Durum wheat (Triticum durum Desf.), is one of the oldest cultivated cereal species in the world and one of the staple foods for a balanced diet because it is very rich in calories (149 Cal 100 g-1), starch, proteins, trace elements, and vitamin B1 (Amallah et al. 2016). So, it is recommended to consume Durum wheat widely because it constitutes a large part of humanity's diet at around 35% and provides 15% of its energy needs (IDRC 2010).
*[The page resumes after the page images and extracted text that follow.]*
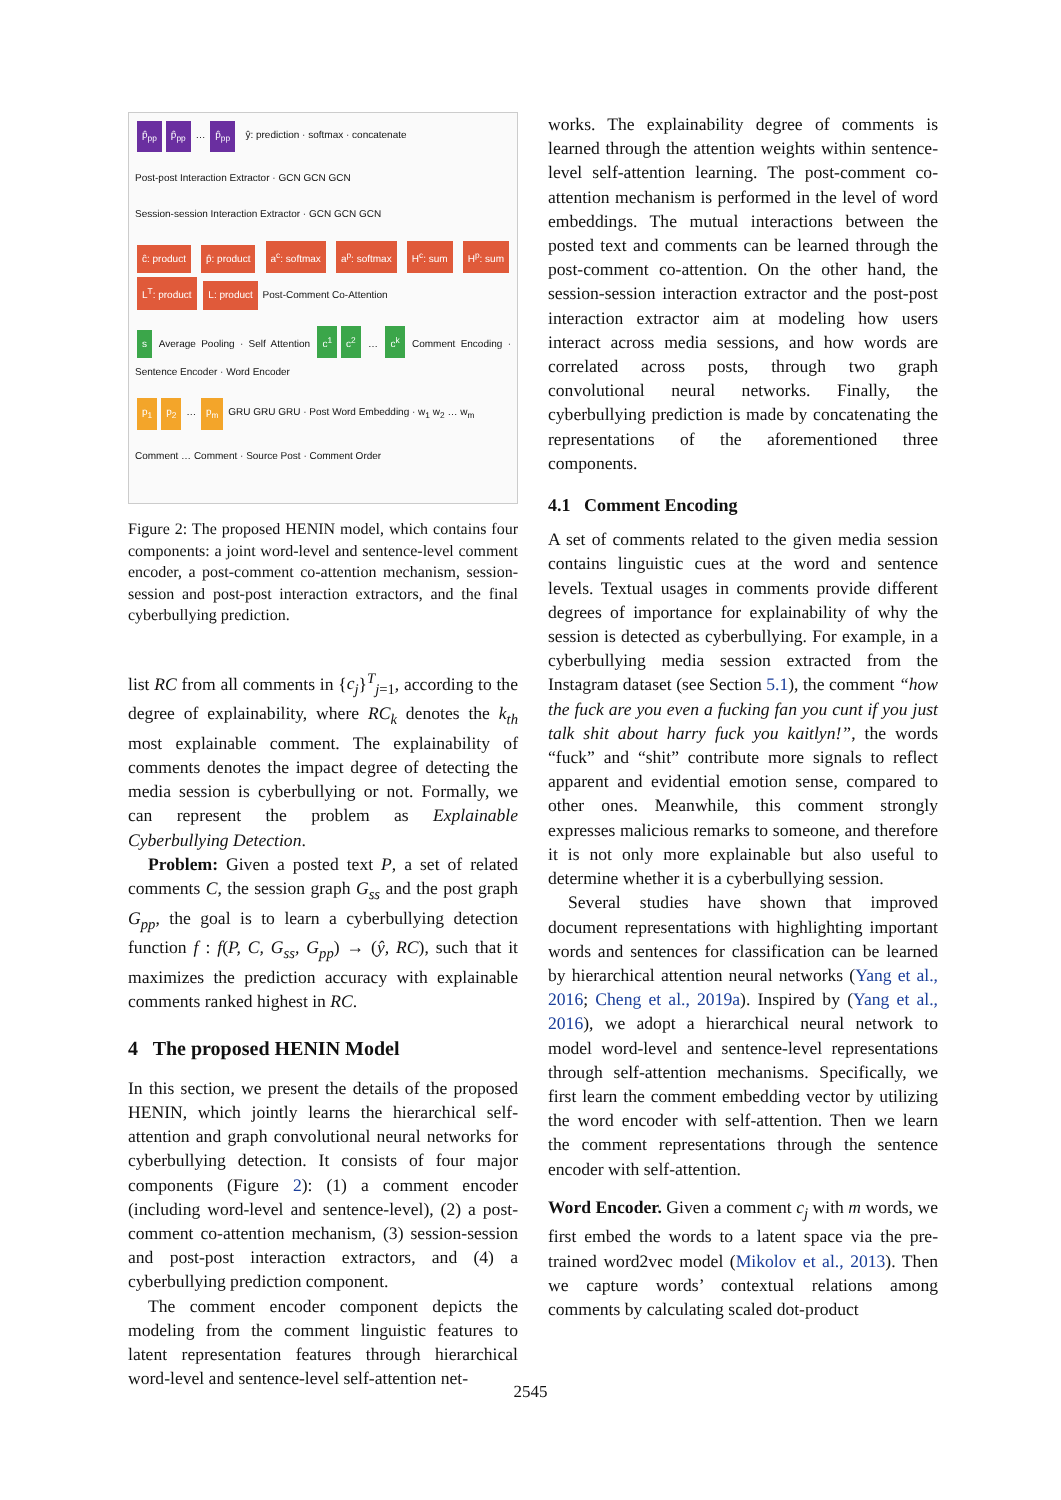p̂<sub>pp</sub> p̂<sub>pp</sub> … p̂<sub>pp</sub> ŷ: prediction · softmax · concatenate
Post-post Interaction Extractor · GCN GCN GCN
Session-session Interaction Extractor · GCN GCN GCN
ĉ: product p̂: product a<sup>c</sup>: softmax a<sup>p</sup>: softmax H<sup>c</sup>: sum H<sup>p</sup>: sum L<sup>T</sup>: product L: product Post-Comment Co-Attention
s Average Pooling · Self Attention c<sup>1</sup> c<sup>2</sup> … c<sup>k</sup> Comment Encoding · Sentence Encoder · Word Encoder
p<sub>1</sub> p<sub>2</sub> … p<sub>m</sub> GRU GRU GRU · Post Word Embedding · w<sub>1</sub> w<sub>2</sub> … w<sub>m</sub>
Comment … Comment · Source Post · Comment Order
Figure 2: The proposed HENIN model, which contains four components: a joint word-level and sentence-level comment encoder, a post-comment co-attention mechanism, session-session and post-post interaction extractors, and the final cyberbullying prediction.
list RC from all comments in {c<sub>j</sub>}<sup>T</sup><sub>j=1</sub>, according to the degree of explainability, where RC<sub>k</sub> denotes the k<sub>th</sub> most explainable comment. The explainability of comments denotes the impact degree of detecting the media session is cyberbullying or not. Formally, we can represent the problem as Explainable Cyberbullying Detection.
Problem: Given a posted text P, a set of related comments C, the session graph G<sub>ss</sub> and the post graph G<sub>pp</sub>, the goal is to learn a cyberbullying detection function f : f(P, C, G<sub>ss</sub>, G<sub>pp</sub>) → (ŷ, RC), such that it maximizes the prediction accuracy with explainable comments ranked highest in RC.
4 The proposed HENIN Model
In this section, we present the details of the proposed HENIN, which jointly learns the hierarchical self-attention and graph convolutional neural networks for cyberbullying detection. It consists of four major components (Figure 2): (1) a comment encoder (including word-level and sentence-level), (2) a post-comment co-attention mechanism, (3) session-session and post-post interaction extractors, and (4) a cyberbullying prediction component.
The comment encoder component depicts the modeling from the comment linguistic features to latent representation features through hierarchical word-level and sentence-level self-attention net-
works. The explainability degree of comments is learned through the attention weights within sentence-level self-attention learning. The post-comment co-attention mechanism is performed in the level of word embeddings. The mutual interactions between the posted text and comments can be learned through the post-comment co-attention. On the other hand, the session-session interaction extractor and the post-post interaction extractor aim at modeling how users interact across media sessions, and how words are correlated across posts, through two graph convolutional neural networks. Finally, the cyberbullying prediction is made by concatenating the representations of the aforementioned three components.
4.1 Comment Encoding
A set of comments related to the given media session contains linguistic cues at the word and sentence levels. Textual usages in comments provide different degrees of importance for explainability of why the session is detected as cyberbullying. For example, in a cyberbullying media session extracted from the Instagram dataset (see Section 5.1), the comment “how the fuck are you even a fucking fan you cunt if you just talk shit about harry fuck you kaitlyn!”, the words “fuck” and “shit” contribute more signals to reflect apparent and evidential emotion sense, compared to other ones. Meanwhile, this comment strongly expresses malicious remarks to someone, and therefore it is not only more explainable but also useful to determine whether it is a cyberbullying session.
Several studies have shown that improved document representations with highlighting important words and sentences for classification can be learned by hierarchical attention neural networks (Yang et al., 2016; Cheng et al., 2019a). Inspired by (Yang et al., 2016), we adopt a hierarchical neural network to model word-level and sentence-level representations through self-attention mechanisms. Specifically, we first learn the comment embedding vector by utilizing the word encoder with self-attention. Then we learn the comment representations through the sentence encoder with self-attention.
Word Encoder. Given a comment c<sub>j</sub> with m words, we first embed the words to a latent space via the pre-trained word2vec model (Mikolov et al., 2013). Then we capture words’ contextual relations among comments by calculating scaled dot-product
2545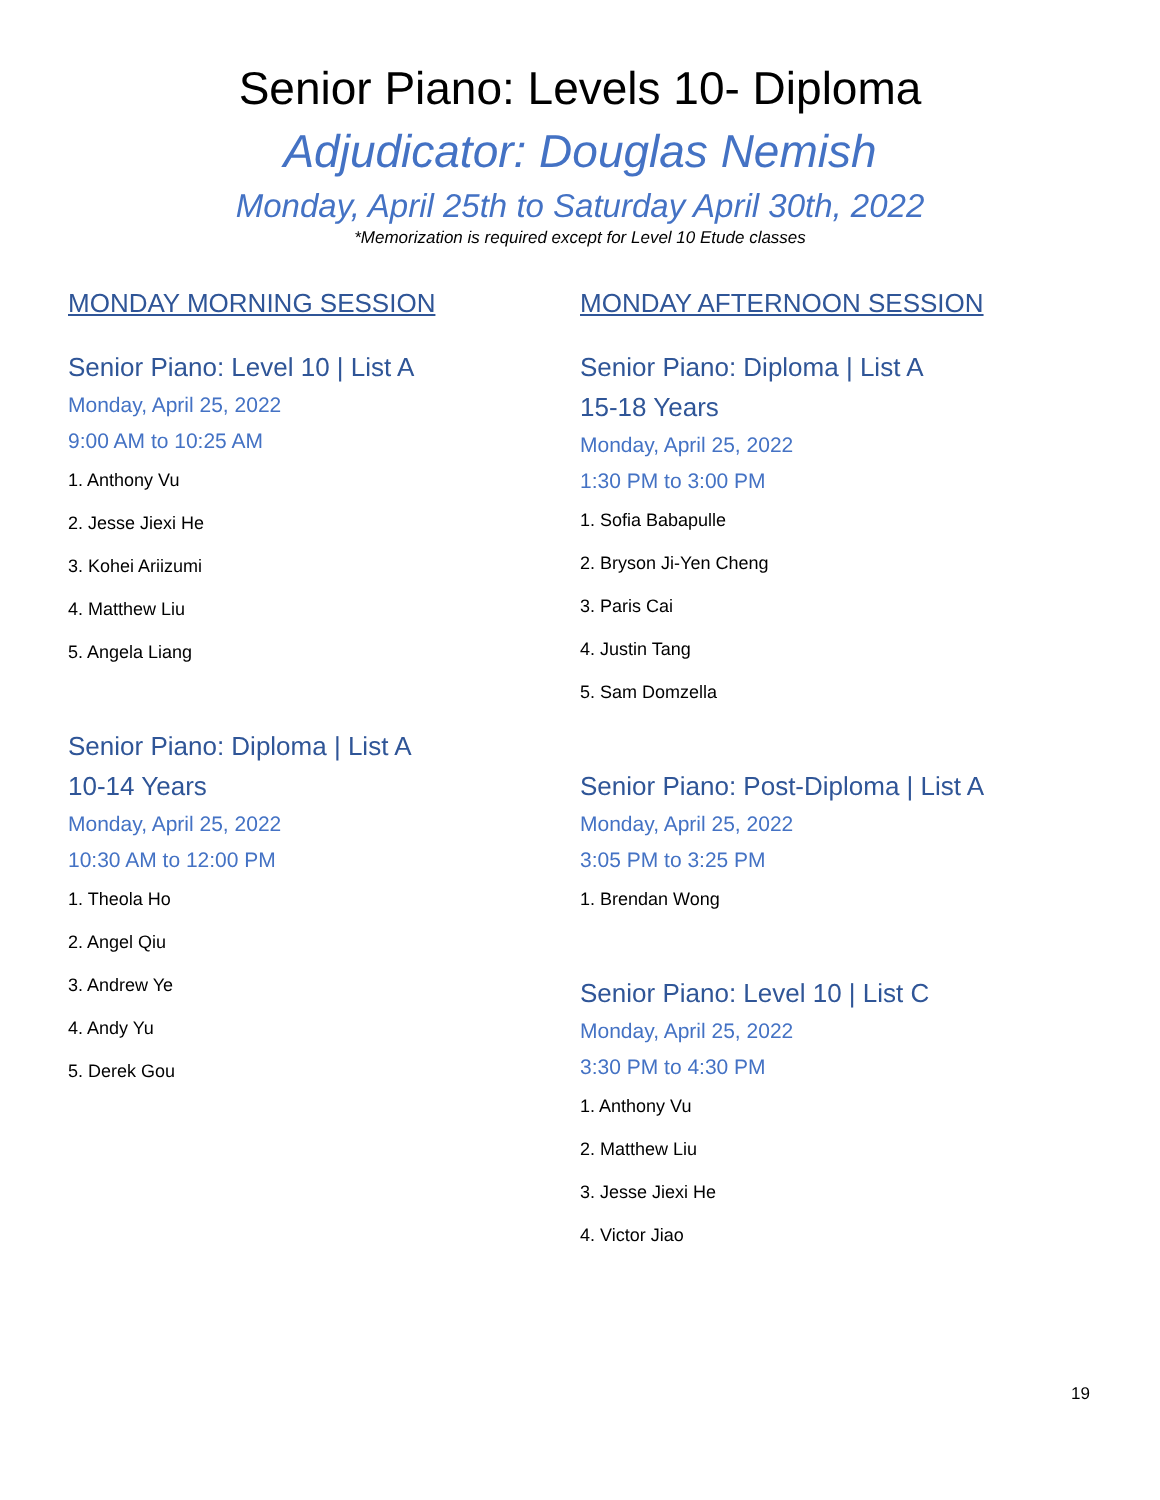Senior Piano: Levels 10- Diploma
Adjudicator: Douglas Nemish
Monday, April 25th to Saturday April 30th, 2022
*Memorization is required except for Level 10 Etude classes
MONDAY MORNING SESSION
Senior Piano: Level 10 | List A
Monday, April 25, 2022
9:00 AM to 10:25 AM
1. Anthony Vu
2. Jesse Jiexi He
3. Kohei Ariizumi
4. Matthew Liu
5. Angela Liang
Senior Piano: Diploma | List A
10-14 Years
Monday, April 25, 2022
10:30 AM to 12:00 PM
1. Theola Ho
2. Angel Qiu
3. Andrew Ye
4. Andy Yu
5. Derek Gou
MONDAY AFTERNOON SESSION
Senior Piano: Diploma | List A
15-18 Years
Monday, April 25, 2022
1:30 PM to 3:00 PM
1. Sofia Babapulle
2. Bryson Ji-Yen Cheng
3. Paris Cai
4. Justin Tang
5. Sam Domzella
Senior Piano: Post-Diploma | List A
Monday, April 25, 2022
3:05 PM to 3:25 PM
1. Brendan Wong
Senior Piano: Level 10 | List C
Monday, April 25, 2022
3:30 PM to 4:30 PM
1. Anthony Vu
2. Matthew Liu
3. Jesse Jiexi He
4. Victor Jiao
19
Algeria has recorded an average cereals production of around 5.23 million tons over the past three seasons and remains far from the demand estimated at 13 million tons (MADR 2021), durum wheat is the first economically major crop in Algeria which represents 46% of total cereals production grown on 1.6 million hectares (Harrag and Boulfred 2019). However, the durum wheat produced covers only 24 to 55% of the country's annual consumption based on the climate conditions, i.e., approximately 202 kg per capita per year (ITGC 2022), while the residual supplier is essentially provided by imports, to meet the needs croissants, which makes Algeria the world's leading importer of durum wheat (Bessaoud et al. 2019). This situation can be explained by: the main dependence of the Algerian diet on the consumption of durum wheat in its various forms (bread, pasta, couscous, freekeh, aish, baghrir, tamina, borj, rishta, etc.) and on the relatively low grain yields obtained in the country, which is closely linked to the effect of the climate (insufficient and erratic rainfall, low winter temperatures, spring frosts, late-season drought, and sirocco occurrence) (Haddad et al. 2021), with poor application of modern agricultural techniques (including the process and the harvest period) (Di Mola et al. 2021).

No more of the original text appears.